Гуманисты чувствовали, что почва под ними колеблется,
что надежда их на блаженство Телема рушится. Критическая мысль,
свободное исследование, возбужденное ими, направились на вопросы
религиозные и породили разные секты, из которых каждая с самым
фанатическим изуверством отстаивала свои догматы и предавала проклятию
всех, не соглашавшихся с ними.
Вероятно, Рабле разделил бы судьбу своих друзей и
товарищей по убеждениям, если бы его не спасали сильные покровители.

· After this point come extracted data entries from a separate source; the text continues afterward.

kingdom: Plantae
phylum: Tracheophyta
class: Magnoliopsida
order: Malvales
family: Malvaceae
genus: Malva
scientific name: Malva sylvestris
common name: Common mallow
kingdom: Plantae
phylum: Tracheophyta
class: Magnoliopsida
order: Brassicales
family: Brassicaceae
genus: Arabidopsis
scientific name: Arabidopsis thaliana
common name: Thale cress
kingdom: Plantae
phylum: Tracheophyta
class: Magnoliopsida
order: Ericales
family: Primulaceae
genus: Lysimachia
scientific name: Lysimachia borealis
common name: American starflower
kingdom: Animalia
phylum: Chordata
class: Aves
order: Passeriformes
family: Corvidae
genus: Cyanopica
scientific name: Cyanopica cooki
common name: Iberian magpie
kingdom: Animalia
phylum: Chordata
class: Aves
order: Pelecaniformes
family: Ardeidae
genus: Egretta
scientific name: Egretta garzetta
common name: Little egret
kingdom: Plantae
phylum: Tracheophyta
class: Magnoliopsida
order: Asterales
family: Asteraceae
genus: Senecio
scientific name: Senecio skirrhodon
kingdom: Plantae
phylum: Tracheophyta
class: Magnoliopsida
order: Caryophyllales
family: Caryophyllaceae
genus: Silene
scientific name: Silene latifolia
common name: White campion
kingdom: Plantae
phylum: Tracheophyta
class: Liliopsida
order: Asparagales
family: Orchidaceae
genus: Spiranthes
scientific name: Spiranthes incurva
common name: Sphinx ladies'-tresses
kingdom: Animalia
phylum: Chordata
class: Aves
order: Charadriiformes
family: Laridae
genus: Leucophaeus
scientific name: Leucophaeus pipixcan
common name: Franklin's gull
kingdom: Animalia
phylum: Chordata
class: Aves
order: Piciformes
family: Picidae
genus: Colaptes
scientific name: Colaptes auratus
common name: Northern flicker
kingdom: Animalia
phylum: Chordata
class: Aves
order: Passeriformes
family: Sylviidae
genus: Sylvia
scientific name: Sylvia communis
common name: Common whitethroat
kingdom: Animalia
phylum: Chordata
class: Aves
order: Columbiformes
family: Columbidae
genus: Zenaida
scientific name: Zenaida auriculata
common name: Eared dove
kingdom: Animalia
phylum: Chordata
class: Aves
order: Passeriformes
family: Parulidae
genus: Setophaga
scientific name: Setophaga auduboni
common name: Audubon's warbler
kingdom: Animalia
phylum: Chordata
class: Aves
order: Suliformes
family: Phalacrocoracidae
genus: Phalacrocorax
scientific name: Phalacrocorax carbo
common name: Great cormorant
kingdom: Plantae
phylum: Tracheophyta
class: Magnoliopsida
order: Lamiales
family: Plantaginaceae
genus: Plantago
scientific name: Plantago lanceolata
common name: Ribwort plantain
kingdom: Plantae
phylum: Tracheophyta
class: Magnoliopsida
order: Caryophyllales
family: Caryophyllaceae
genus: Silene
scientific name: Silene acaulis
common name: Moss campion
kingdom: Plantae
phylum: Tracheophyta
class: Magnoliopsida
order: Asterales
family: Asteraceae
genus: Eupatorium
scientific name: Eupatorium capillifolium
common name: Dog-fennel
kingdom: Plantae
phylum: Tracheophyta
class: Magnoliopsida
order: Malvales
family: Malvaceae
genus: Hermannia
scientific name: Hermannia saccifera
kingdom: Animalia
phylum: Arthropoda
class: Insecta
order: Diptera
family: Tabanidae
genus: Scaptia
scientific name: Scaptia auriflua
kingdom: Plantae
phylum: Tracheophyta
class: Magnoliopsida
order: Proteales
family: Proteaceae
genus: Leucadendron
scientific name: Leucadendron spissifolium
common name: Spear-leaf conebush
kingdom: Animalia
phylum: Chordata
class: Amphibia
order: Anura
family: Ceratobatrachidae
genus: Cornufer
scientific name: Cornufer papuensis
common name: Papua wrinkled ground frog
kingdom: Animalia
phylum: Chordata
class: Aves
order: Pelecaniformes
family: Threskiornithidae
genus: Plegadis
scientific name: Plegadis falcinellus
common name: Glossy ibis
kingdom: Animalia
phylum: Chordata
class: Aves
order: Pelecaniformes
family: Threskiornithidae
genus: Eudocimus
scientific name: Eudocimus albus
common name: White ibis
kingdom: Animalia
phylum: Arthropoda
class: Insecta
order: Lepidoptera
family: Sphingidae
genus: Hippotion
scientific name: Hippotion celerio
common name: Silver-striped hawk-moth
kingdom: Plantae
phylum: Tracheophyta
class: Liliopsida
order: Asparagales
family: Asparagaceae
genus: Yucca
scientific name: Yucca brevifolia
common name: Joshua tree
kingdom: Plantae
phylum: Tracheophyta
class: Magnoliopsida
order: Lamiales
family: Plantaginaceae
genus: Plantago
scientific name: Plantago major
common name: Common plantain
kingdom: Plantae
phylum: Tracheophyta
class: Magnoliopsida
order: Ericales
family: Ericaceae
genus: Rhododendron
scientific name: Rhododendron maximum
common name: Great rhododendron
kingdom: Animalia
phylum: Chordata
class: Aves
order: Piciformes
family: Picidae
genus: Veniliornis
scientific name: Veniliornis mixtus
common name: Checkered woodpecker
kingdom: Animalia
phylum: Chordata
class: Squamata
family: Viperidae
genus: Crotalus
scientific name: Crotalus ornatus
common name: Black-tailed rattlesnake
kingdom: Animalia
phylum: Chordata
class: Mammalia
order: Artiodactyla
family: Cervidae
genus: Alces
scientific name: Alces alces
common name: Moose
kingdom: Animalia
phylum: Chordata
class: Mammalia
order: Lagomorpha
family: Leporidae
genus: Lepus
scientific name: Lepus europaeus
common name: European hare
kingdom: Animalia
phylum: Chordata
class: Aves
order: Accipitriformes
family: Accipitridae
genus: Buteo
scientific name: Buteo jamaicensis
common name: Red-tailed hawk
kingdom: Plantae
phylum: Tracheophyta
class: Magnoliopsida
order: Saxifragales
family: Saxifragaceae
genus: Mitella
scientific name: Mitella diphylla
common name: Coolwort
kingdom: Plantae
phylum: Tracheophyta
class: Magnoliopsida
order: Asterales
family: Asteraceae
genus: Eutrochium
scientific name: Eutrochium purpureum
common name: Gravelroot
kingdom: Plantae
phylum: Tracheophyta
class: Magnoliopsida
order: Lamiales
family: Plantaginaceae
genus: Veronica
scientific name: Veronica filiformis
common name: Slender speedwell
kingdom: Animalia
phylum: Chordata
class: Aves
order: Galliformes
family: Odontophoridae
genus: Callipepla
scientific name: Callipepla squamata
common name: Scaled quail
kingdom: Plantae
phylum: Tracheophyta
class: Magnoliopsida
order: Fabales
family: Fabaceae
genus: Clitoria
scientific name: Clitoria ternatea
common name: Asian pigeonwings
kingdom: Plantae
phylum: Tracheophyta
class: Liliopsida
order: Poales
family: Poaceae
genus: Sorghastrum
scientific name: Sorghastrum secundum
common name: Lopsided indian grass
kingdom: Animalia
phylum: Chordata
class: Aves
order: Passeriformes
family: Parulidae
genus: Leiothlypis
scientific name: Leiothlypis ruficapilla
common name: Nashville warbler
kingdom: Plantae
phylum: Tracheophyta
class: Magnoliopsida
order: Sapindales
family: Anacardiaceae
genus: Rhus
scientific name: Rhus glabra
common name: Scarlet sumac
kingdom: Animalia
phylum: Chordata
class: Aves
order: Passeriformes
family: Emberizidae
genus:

Братья Дю Белле до конца жизни Франциска пользовались почетом при дворе и
милостями короля. Один из них, Гильом, известный своими военными за
слугами, был назначен губернатором Пьемонта. В 1539 году он пригласил к
себе Рабле в качестве домашнего врача и не расставался с ним до самой
своей смерти в 1543 году.
Во все это время Рабле бывал во Франции только наездами,
ненадолго, впрочем, нашел время проследить за новым изданием двух
первых книг своего романа. Это издание вышло в 1542 году и значительно
отличается от предыдущих. Изменения касались не сущности рассказа, а
отдельных фраз и выражений. Некоторые поправки вызваны были желанием
автора сгладить слог, но большинство обусловливалось печальными
обстоятельствами времени, страхом подвергнуться преследованию. Так как
главными врагами Рабле и вообще гуманистов были члены Сорбонны и
клерикалы, то в угоду им слова «Сорбонна», «теолог» и все производные от
них были исключены или заменены словами «софист», «ученый» и разными
другими, более или менее удачными. Некоторые поправки сделаны, очевидно,
в угоду королевской власти; так, фраза «иностранные народы удивляются
терпению или, лучше сказать, глупости французских королей»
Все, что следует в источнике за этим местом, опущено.